One of the bigger struggles I've had during the Trump Era has been with how to identify people -- the folks with whom I disagree, the ones who are doing things I sometimes even find harmful -- who are nonetheless acting in good faith.
There are personal reasons for this. No need to get into the details publicly, but there are persons I was once close to, despite our profound differences politically, because I thought we at least shared a commitment to speaking as truthfully as we could, to seeking the Truth -- even if we defined that somewhat differently.
Then Donald Trump came along and I found out I was mistaken.
I've lost a few friends in recent years. And yet: I refuse to believe that most people are cartoon villains. (Again, the Trump Years have tested this.) The vast majority of humans -- I really, firmly believe -- understand themselves to be acting for the right reasons and noble motivations. It would not resolve our differences to understand people as they see themselves, and we don't have to accept those self-judgments as definitive, but I still think it's important to try. Even now. At least for the sake being somewhat more realistic in our assessments, and not least because the people we now define as our enemies are also our fellow citizens, and the opposite of figuring out how to live with them is too terrible to think about.
This brings us to abortion, naturally.
We are in Day Two of the post-Roe era, and the recriminations are filling my Twitter feed. One woman -- a writer who grew up among evangelicals, then rejected that upbringing -- wrote an essay in which she declared something to the effect of: They hate women. They may not think they do, but they so.
I understand why she writes this. If you're a person whose rights are being taken away, you're not inclined to see the taker's best intentions, their most self-flattering regard for their own high ideals. She's pissed. Understandably. She's on the receiving end of what the Supreme Court has done, and it certainly feels like being hated.
But also I think she paints with too broad a brush. Hates women? Maybe some of them. But most evangelicals -- or maybe just many, who knows -- legitimately believe that unborn children are persons with rights and that those rights are not negated just because thatunborn person relies on another person's body to survive for a few months.
That's not my position. But understanding that does change my understanding of what pro-lifers are trying to achieve. What reads as oppression on the receiving end reads as liberation -- or at least, the saving of loves -- on the other side. If you're interested in knowing the truth of a situation, youll get closer by paying attention to what people think they're accomplishing rather than relying on your own feelings about it.
On the other hand: On Twitter today, a semi-prominent pro-lifer said that much of the backlash against the Dobbs ruling could be attributed to a total devotion to "sexual libertinism."
Oy.
Trying to read that comment from this person's point of view, I suppose it's true that many women want simply to make their own choices about sex and reproduction and that the ability to make such choices constitutes "sexual libertinism." But that doesn't account for allthe women who worry about the reproductive issues that may arise within a monogamous context: Ectopic pregnancies, septic pregnancies, miscarriages, the ability to afford to raise a kid, or even -- especially -- the heightened legal and state scrutiny that's a likely to accompany the new regime.
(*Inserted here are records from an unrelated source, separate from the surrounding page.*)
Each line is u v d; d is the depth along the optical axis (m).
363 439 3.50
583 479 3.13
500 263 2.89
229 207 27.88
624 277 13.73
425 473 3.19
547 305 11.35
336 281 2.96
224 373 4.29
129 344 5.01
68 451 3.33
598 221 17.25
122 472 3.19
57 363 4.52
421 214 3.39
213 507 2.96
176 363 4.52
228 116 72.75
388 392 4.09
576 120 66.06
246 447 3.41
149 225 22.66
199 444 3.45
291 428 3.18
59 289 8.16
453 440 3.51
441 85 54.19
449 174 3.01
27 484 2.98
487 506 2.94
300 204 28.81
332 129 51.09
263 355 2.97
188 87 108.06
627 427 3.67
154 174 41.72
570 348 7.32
Even for pro-life women who happily choose to become mothers and welcome a child into the world, the consequences of Dobbs might well be intrusive.
You don't have to be the Marquis de Sade to recognize those fears.
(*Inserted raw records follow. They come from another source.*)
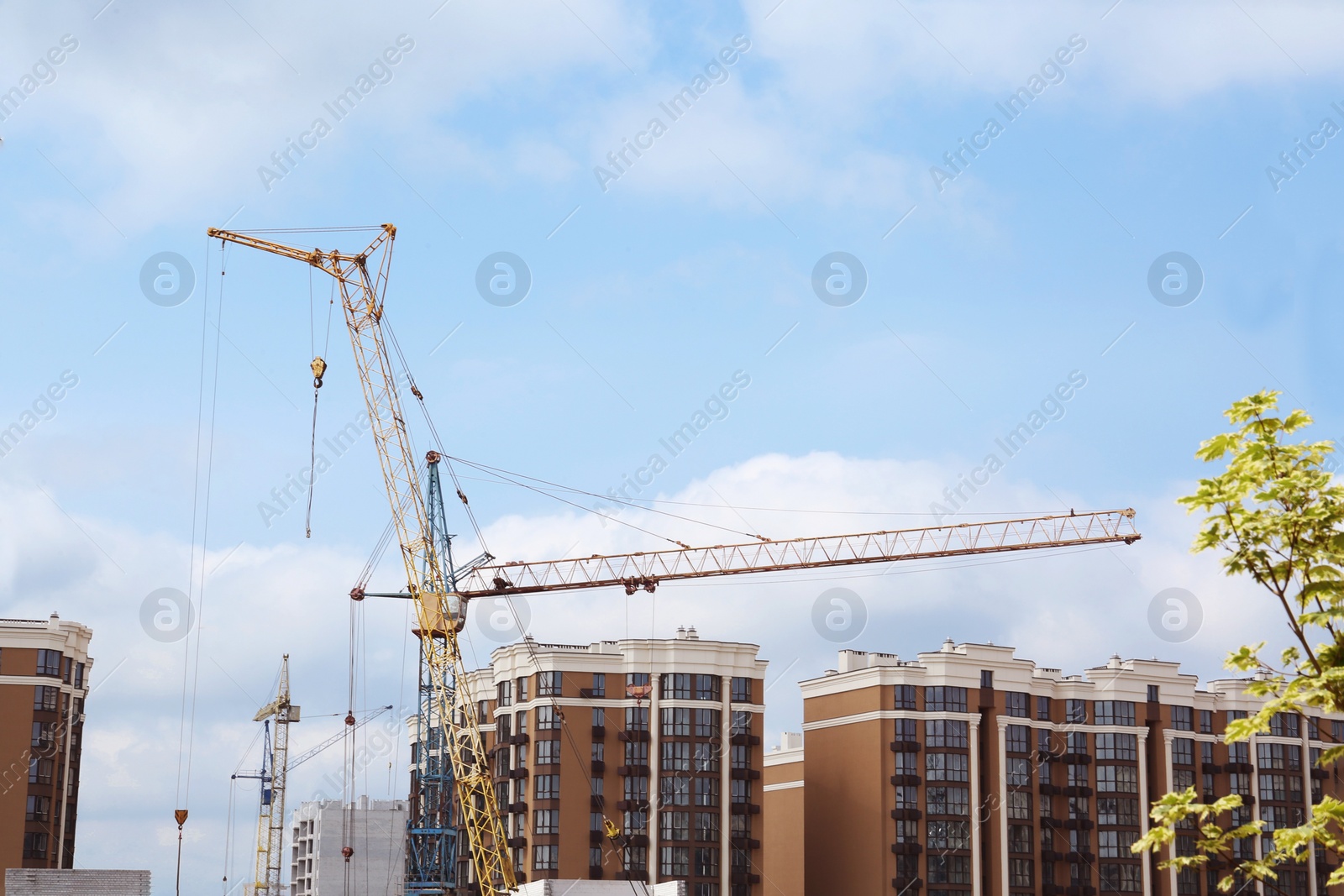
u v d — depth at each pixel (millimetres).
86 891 128250
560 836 175625
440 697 159125
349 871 185875
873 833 180625
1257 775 193000
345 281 149250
The flip side of trying to understand your rivals as they see themselves is that they should try to do the same for you. And the result of that attempt should be -- if they're really committed to seeking the truth of a situation -- that they will understand the limits of their own seemingly good intentions.
I'm thinking now of America's invasion of Iraq. Our leaders told us we'd be greeted as liberators, and then were bewildered and angry and drenched in blood when it turned out otherwise. Where was the gratitude? We failed in Iraq, failed disastrously, because we refused to consider how the effects of our good intentions would actually be received by the intended-upon. We thought we were trying to make things better. We brought horror. And we were shocked not to get credit for meaning well.
That's how you end up a villain.
And that points, ultimately, to the limitations of my own attempts to find good faith in my opponents. Sometimes there is none. And sometimes -- and the issue of abortion is definitely one of those times -- no amount of good faith can change the fact that different conceptions of the good are simply irreconcilable with each other. Good faith is not necessarily, irrelevant, but close enough. Somebody will be the villain in somebody else's story, no matter how much they wish otherwise.